Sementara dunia terus memuji kecanggihan model bahasa besar (LLM), riset dari MIT Media Lab justru memberikan peringatan yang cukup serius. Dalam studi berjudul Your Brain on ChatGPT, para peneliti mengamati dampak pemakaian AI terhadap kerja otak manusia, baik secara linguistik, neurologis, maupun perilaku. Hasilnya? Tidak semua cerita AI berujung gemilang.
Tiga kelompok dilibatkan dalam eksperimen. Kelompok pertama menulis esai dengan bantuan ChatGPT. Kelompok kedua mengandalkan pencarian Google. Kelompok ketiga menulis tanpa bantuan teknologi sama sekali. Dalam sesi keempat, eksperimen dibalik: kelompok pertama harus menulis tanpa bantuan, sementara kelompok ketiga diizinkan menggunakan ChatGPT.
Hasil pengukuran konektivitas pita alfa otak—indikator penting untuk memori dan pemrosesan bahasa—menunjukkan temuan mengejutkan. Mereka yang sejak awal terbiasa dengan bantuan AI mengalami penurunan tajam. Artinya, ada konsekuensi neurokognitif dari ketergantungan terhadap AI. Mesin mungkin menyederhanakan proses berpikir, tapi juga bisa melumpuhkan ketajamannya.

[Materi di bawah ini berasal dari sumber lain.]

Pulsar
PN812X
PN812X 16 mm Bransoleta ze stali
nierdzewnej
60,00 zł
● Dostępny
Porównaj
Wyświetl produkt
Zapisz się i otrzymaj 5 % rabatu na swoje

Fenomena ini seperti melihat pemain bola yang terlalu sering bergantung pada GPS di lapangan. Ia tahu ke mana harus lari, tahu siapa yang harus diberi bola, tapi kehilangan naluri untuk membaca permainan itu sendiri. ChatGPT bisa menulis, menjawab, dan menjelaskan. Tapi dalam proses itu, otak manusia kehilangan kesempatan untuk berjuang memahami, menyusun, dan merekonstruksi sendiri.
Momen ketika Sam Altman berbicara bukanlah sekadar pernyataan biasa. Itu adalah bentuk peringatan dari pencipta kepada para pemakai. Sebab yang paling memahami batas AI adalah mereka yang membangunnya dari nol. Bahwa AI bisa hebat, tentu. Tapi mempercayainya sepenuhnya? Itulah jebakan sesungguhnya.
Kita hidup di zaman di mana kecepatan informasi lebih dihargai daripada kedalaman pemahaman. Maka tak heran jika AI cepat naik takhta sebagai “penjawab utama”. Tapi dalam segala kekaguman itu, kita perlu bertanya: apakah kita masih berpikir, atau hanya menerima? Apakah kita masih mencerna, atau hanya mengulang?
Dalam konteks itulah, kehadiran AI harus dipandang sebagai alat, bukan pengganti. Ia membantu manusia, bukan menggantikan manusia. Ia mempercepat proses, tapi tak seharusnya menumpulkan nalar.
Karena pada akhirnya, seperti Messi yang mencetak 91 gol bukan karena mesin, tapi karena kerja keras dan sistem yang mendukungnya—AI pun tidak akan menjadi legenda tanpa manusia yang tetap berpikir. AI hanyalah alat. Hebat, ya. Tapi tetap alat. Dan alat, betapapun canggihnya, tidak layak dipuja seperti dewa.